La valeur de cette constatation est de rappeler la rigueur du principe selon lequel une période d’observation ne peut servir à masquer une situation irrémédiablement compromise. La portée est d’alerter le dirigeant sur la précarité de la situation, le tribunal n’accordant qu’un sursis très limité. Le sens est clair : sans règlement immédiat du passif, la liquidation est inévitable.
L’équilibre entre les espoirs du dirigeant et la protection des créanciers.

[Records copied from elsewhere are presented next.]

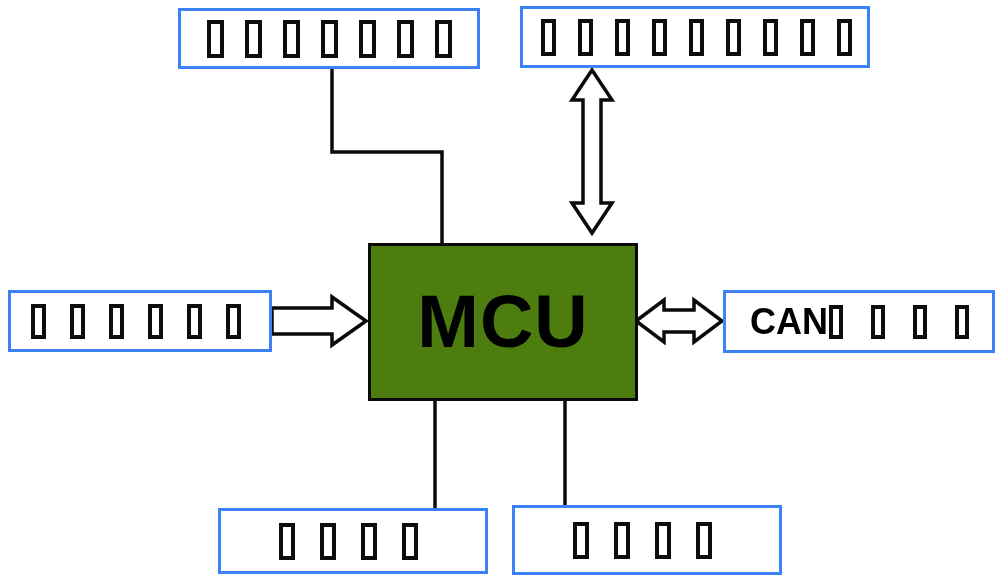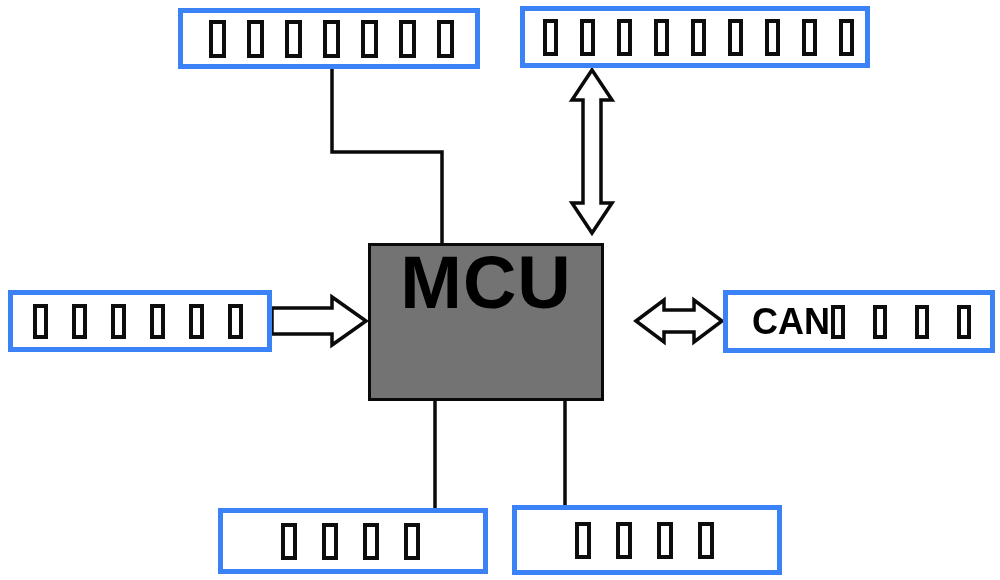"MCU" #mcu-box { align-items: flex-start -> center; background: #737373 -> #4d7c0f; width: 236px -> 270px }
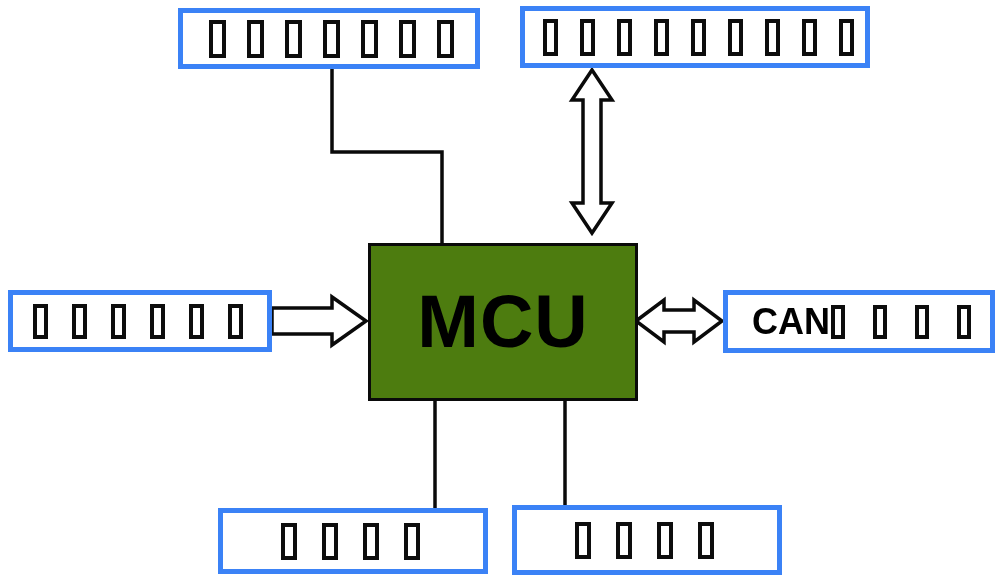"CAN" .block { border: 5px solid #3b82f6 -> 3px solid #3b82f6 }
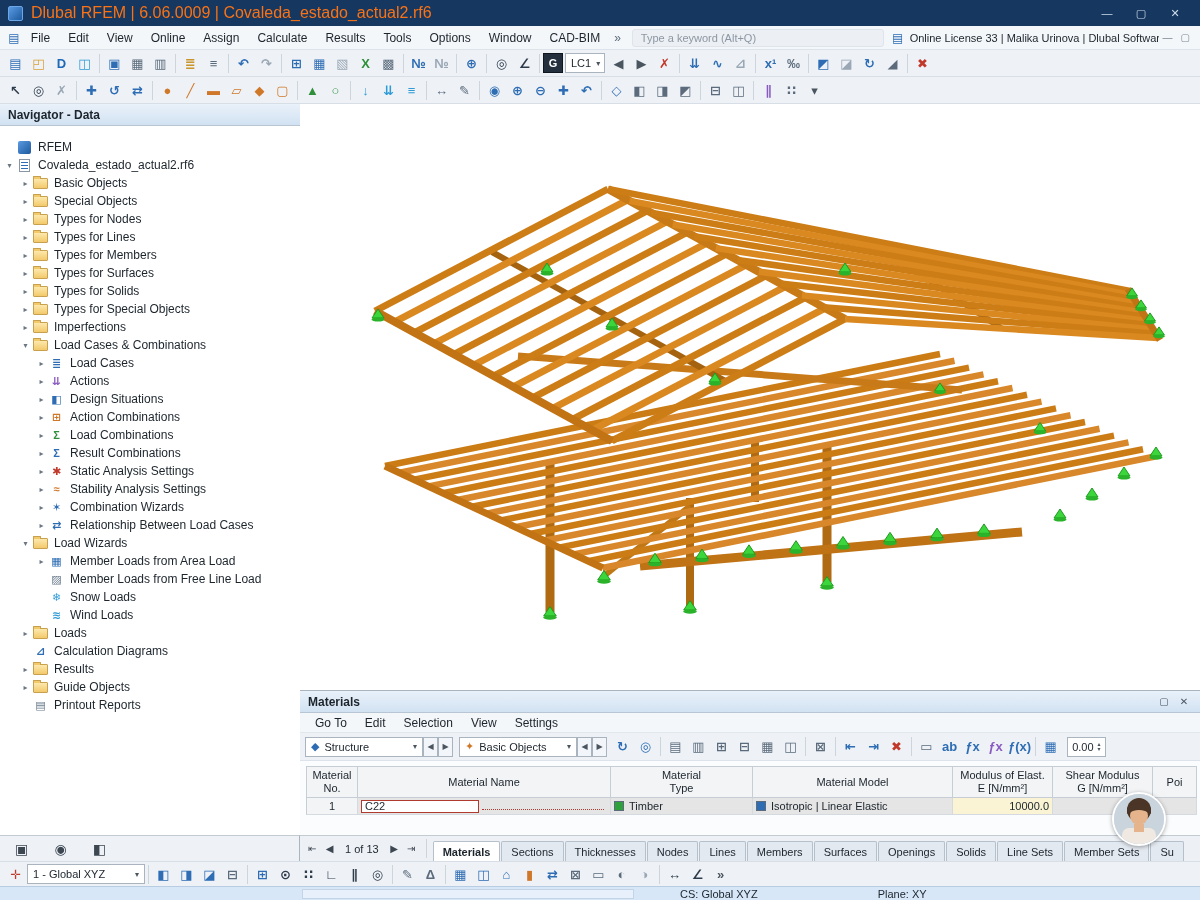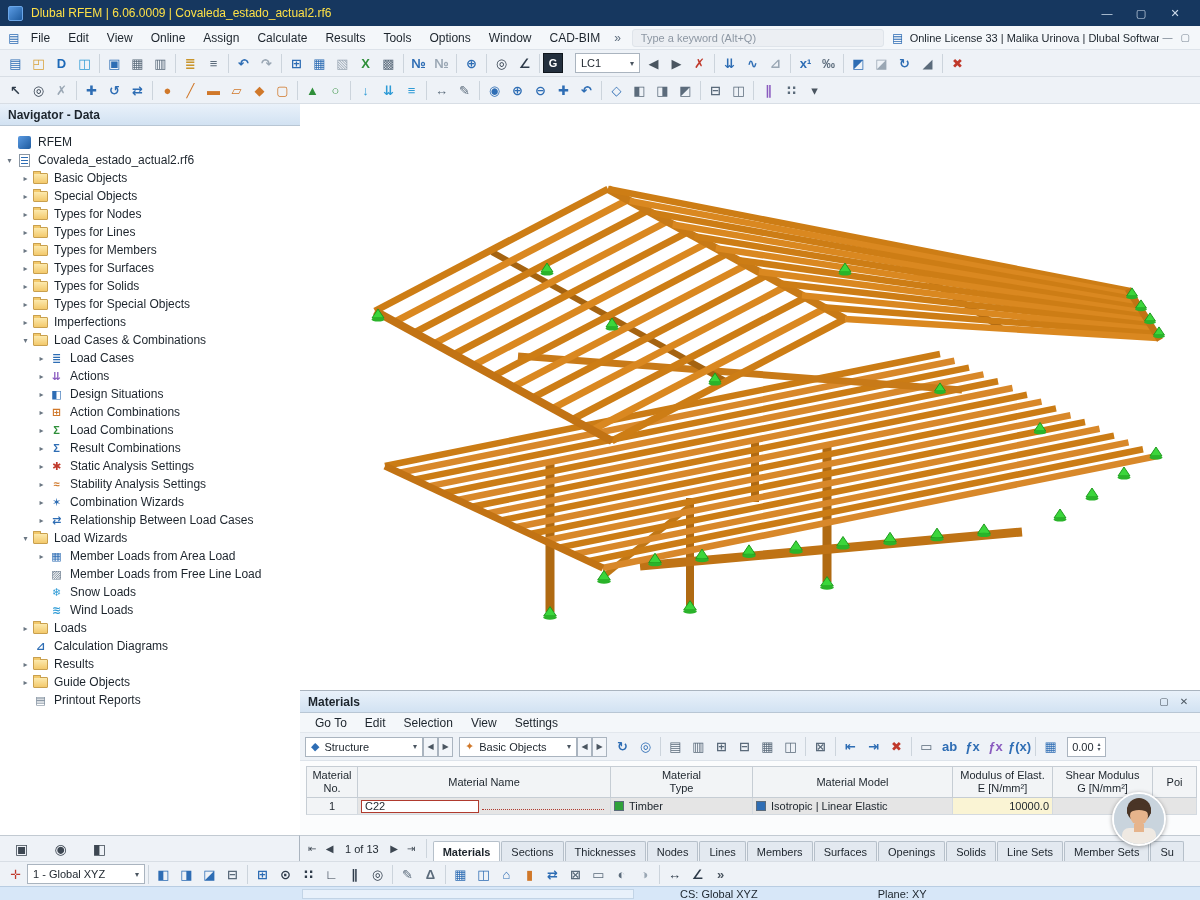"Dlubal RFEM | 6.06.0009 |" .title-text { color: #fde047 -> #f97316; font-size: 12px -> 16px }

Le tribunal entend le dirigeant dans son sentiment d’injustice et sa certitude de succès en appel. Il refuse cependant de faire supporter aux créanciers et aux salariés les aléas du « temps judiciaire d’un appel ou celui imposé par les délais administratifs » (Motifs). Le tribunal privilégie l’intérêt collectif des créanciers.
La valeur de cette position est de rappeler que la procédure collective n’est pas un instrument pour attendre des décisions externes incertaines. La portée est d’imposer au débiteur une obligation de résultat rapide pour apurer le passif postérieur. Le sens est d’équilibrer la chance laissée à l’entreprise avec la nécessité de ne pas aggraver le préjudice subi par les créanciers.